Desde tiempos prehispánicos, los pueblos originarios utilizaban instrumentos de viento, percusión y cantos rituales para expresar su cosmovisión. Con la llegada de los colonizadores europeos, estos sonidos se mezclaron con melodías y armonías occidentales, dando origen a una tradición musical rica en matices. El mariachi, ejemplo icónico de esta fusión cultural, es hoy un emblema reconocido por la UNESCO como Patrimonio Cultural Inmaterial de la Humanidad, símbolo de orgullo y mexicanidad.

Cada región del país ha aportado su propio sello sonoro: los jarabes y sones del occidente, los huapangos del noreste, las marimbas del sureste y los corridos que narran historias populares. Estas manifestaciones, lejos de desaparecer, se mantienen vivas en fiestas patronales, ferias y escenarios internacionales, mostrando la fuerza de las raíces musicales mexicanas.

Pero la música mexicana no se ha quedado anclada en el pasado.

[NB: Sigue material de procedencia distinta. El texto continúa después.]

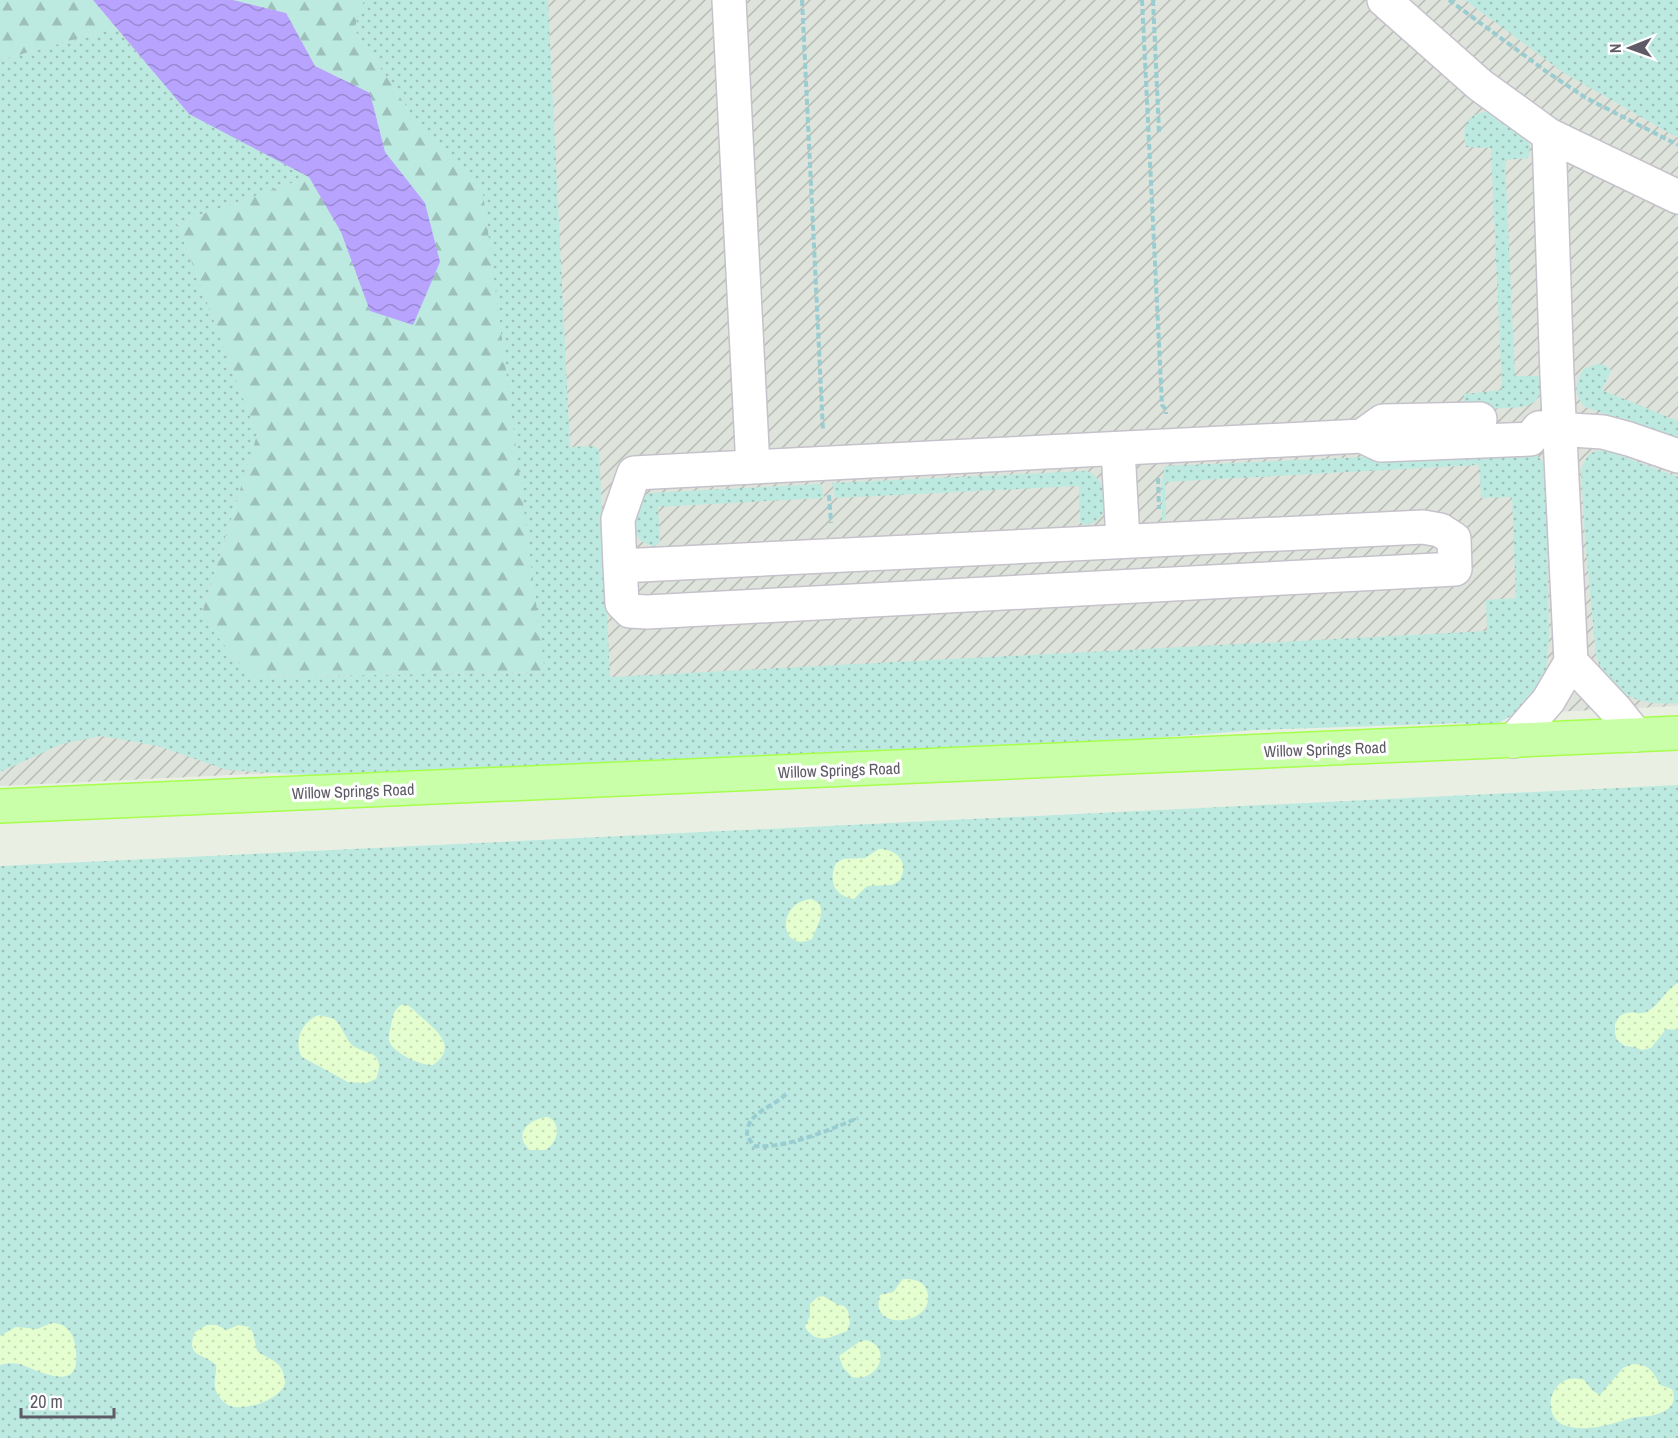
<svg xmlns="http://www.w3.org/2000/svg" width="1678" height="1438" font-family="'Archivo Narrow',sans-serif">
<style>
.industrial{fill:url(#industrial-furrows)}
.grass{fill:url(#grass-dots)}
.forest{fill:url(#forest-firs)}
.sand{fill:url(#sand-dots)}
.water{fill:url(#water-waves)}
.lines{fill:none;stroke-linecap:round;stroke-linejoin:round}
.minor-casing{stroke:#c6c2cb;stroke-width:36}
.major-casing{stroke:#a6ff4d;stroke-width:36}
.path{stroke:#99cdd1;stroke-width:4;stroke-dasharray:6 3;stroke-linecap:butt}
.minor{stroke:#fff;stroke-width:33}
.major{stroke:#caffa9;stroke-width:33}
.labels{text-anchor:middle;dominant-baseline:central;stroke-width:6;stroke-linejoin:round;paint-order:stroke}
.street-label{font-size:16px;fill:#5f5b66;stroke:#fff}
</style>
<defs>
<pattern id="industrial-furrows" width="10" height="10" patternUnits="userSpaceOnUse" patternTransform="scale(1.5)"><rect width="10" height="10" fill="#dee3db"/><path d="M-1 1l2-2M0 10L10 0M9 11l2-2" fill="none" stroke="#b7bbb5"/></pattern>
<pattern id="grass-dots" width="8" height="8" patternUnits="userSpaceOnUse" patternTransform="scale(1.5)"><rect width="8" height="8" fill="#bdeae0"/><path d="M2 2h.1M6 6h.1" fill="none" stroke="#9dc1b9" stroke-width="1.8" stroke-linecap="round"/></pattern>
<pattern id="forest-firs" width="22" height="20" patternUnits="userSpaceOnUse" patternTransform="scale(1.5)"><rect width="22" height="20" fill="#bdeae0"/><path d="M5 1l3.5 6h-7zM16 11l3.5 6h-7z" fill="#9dc1b9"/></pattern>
<pattern id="sand-dots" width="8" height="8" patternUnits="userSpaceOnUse" patternTransform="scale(1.5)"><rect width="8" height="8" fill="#e5fed0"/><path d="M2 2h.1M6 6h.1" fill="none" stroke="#c7dcb5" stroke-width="1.8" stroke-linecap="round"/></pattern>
<pattern id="water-waves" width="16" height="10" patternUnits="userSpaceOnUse" patternTransform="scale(1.5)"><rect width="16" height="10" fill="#b8a4ff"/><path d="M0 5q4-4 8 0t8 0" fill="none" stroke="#9989d2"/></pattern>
</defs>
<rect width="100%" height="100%" fill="#e9f0e3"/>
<path class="industrial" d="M0 0H1678V706L0 786Z"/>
<path class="grass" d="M364 0H548L570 447 594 446 599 450 610 677 1487 631 1486 600 1516 598 1512 497 1481 498 1479 465 1165 482 1166 518 1162 521V482L1165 466 1522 450C1536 453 1541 456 1546 470L1549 639 1546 671 1541 683 1523 707 1513 715 1493 726 1468 727 1465 723 1256 730 1064 745 362 775H309L227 770 158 746 101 736 62 744 0 772V60L116 28 189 113 309 177 177 223 257 435 201 616 251 677 545 672 412 115 354 29Z
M1465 0H1678V138L1564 73Z
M1486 112C1496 115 1521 131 1527 139 1531 145 1530 153 1528 158L1505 160 1515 376H1538L1541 378 1540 393 1536 401 1524 407 1467 410 1464 405V394L1502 390 1491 148 1466 147C1461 130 1467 113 1486 112Z
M1597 364 1605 365 1611 370 1602 390 1678 421V439L1585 407C1574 396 1574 382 1584 369Z
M1595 451H1608L1678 477V703C1639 706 1610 696 1596 656L1585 538 1581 469 1588 455Z
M1087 471C1111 481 1114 521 1085 525L1080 522 1079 486 835 498 832 483Z
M821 484 824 498 658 507 660 542 655 546C626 542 635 516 641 497L649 493Z
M1678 785V1438H0V866Z"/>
<path class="forest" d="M0 0H93L116 28 0 60Z
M233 0H364L354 29 412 115 483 193 545 672 251 677 201 617 257 435 177 223 309 177 341 232 370 311 425 203 385 153 370 93 315 66 286 13Z"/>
<path class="sand" d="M879 849C898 849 910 864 899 881L892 885 867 886 854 899C834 896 828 881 836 863L843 859 865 858Z
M811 899 819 903C825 916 816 927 812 939 780 954 775 903 811 899Z
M1678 983V1030L1666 1029 1651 1048 1642 1050 1634 1047 1625 1046 1617 1040 1615 1033V1024L1620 1016C1631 1008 1639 1017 1648 1011 1660 1005 1665 990 1678 983Z
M401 1005C411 1004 413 1010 420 1016 436 1030 459 1047 433 1065 422 1066 392 1053 389 1040 388 1035 391 1027 392 1021 393 1014 395 1009 401 1005Z
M319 1015 334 1019C342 1026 344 1035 350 1043 361 1056 388 1047 376 1079L366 1083 348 1082 302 1057C293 1041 302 1021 319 1015Z
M548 1117C563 1124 557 1144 545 1150H530C511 1134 531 1118 548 1117Z
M903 1279C913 1279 923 1280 927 1291 938 1325 867 1333 880 1295L893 1292Z
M823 1296 838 1305 844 1306 848 1311 850 1323 847 1331C830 1337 818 1346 805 1327L810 1316V1304L818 1297Z
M52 1323C60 1323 68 1327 72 1335 75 1342 77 1355 76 1363 73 1391 33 1368 19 1364 12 1363 7 1363 0 1365V1336L16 1327 37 1329Z
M207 1325H216L227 1330 238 1325 249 1327 253 1333 257 1351C272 1362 284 1360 285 1384 279 1400 246 1411 230 1406 225 1404 219 1398 217 1393 212 1383 217 1375 216 1365 203 1353 185 1357 195 1332Z
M866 1340C893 1347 879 1383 852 1377L843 1367 839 1356 859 1342Z
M1633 1364C1650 1365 1653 1371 1660 1385L1672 1389C1678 1405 1668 1411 1654 1415 1647 1417 1639 1416 1631 1418 1612 1424 1588 1432 1567 1426 1538 1419 1550 1369 1584 1380L1593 1391 1600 1395 1623 1368Z"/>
<path class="water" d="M93 0H233L286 13 315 66 370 93 385 152 425 203 440 262 413 325 370 311 341 232 309 177 189 114Z"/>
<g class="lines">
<g class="minor-casing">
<path id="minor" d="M729 0 753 467
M1384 0 1480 85 1549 135 1678 197
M1540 428 1603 432 1629 439 1678 456
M1362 436 1383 421 1480 419
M1118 449 1123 541
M620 566 622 603 630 611 647 612 1455 569 1454 539 1440 530 1423 527 620 566 618 519 634 473 1362 436 1381 445 1530 439 1539 428
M1571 662 1616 710 1636 735
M1513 741 1548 701 1571 662 1557 376 1549 135"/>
</g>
<g class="major-casing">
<path id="major" d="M0 806 1678 733"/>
</g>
<path class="path" d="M802 0 823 431
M1142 0 1162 405 1166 410V414
M1153 0 1159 132
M1449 0 1547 72 1586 98 1678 145
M1158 478 1159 509
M829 495 831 523
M786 1094C771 1109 746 1112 747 1136L754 1146C785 1149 829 1130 858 1118"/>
<use href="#minor" class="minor"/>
<use href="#major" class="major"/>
</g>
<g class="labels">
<g class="street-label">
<text transform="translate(1325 749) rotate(-2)">Willow Springs Road</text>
<text transform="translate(839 770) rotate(-2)">Willow Springs Road</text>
<text transform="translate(353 791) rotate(-2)">Willow Springs Road</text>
</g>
</g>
<g transform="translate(1630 48) rotate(269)" stroke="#ffffff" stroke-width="4.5" paint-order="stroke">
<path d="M0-4.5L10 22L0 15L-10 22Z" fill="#5f5b66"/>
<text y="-9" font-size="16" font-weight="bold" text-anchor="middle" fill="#5f5b66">N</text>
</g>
<path d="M21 1408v9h93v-9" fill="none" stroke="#5f5b66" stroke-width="3"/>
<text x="30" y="1408" font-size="18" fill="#5f5b66" stroke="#ffffff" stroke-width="4.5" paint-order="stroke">20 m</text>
</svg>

En la actualidad, géneros como el pop, el rock, el rap y las fusiones urbanas conviven con el regional mexicano, creando un panorama musical tan diverso como el país mismo. Esta evolución constante demuestra que la música mexicana es una tradición dinámica, que conecta generaciones y traspasa fronteras.

Más que entretenimiento, este arte sonoro es un testimonio de identidad y memoria colectiva. Su historia, marcada por el mestizaje y la innovación, la convierte en una de las expresiones culturales más sólidas del mundo, una voz que sigue resonando y conquistando escenarios globales.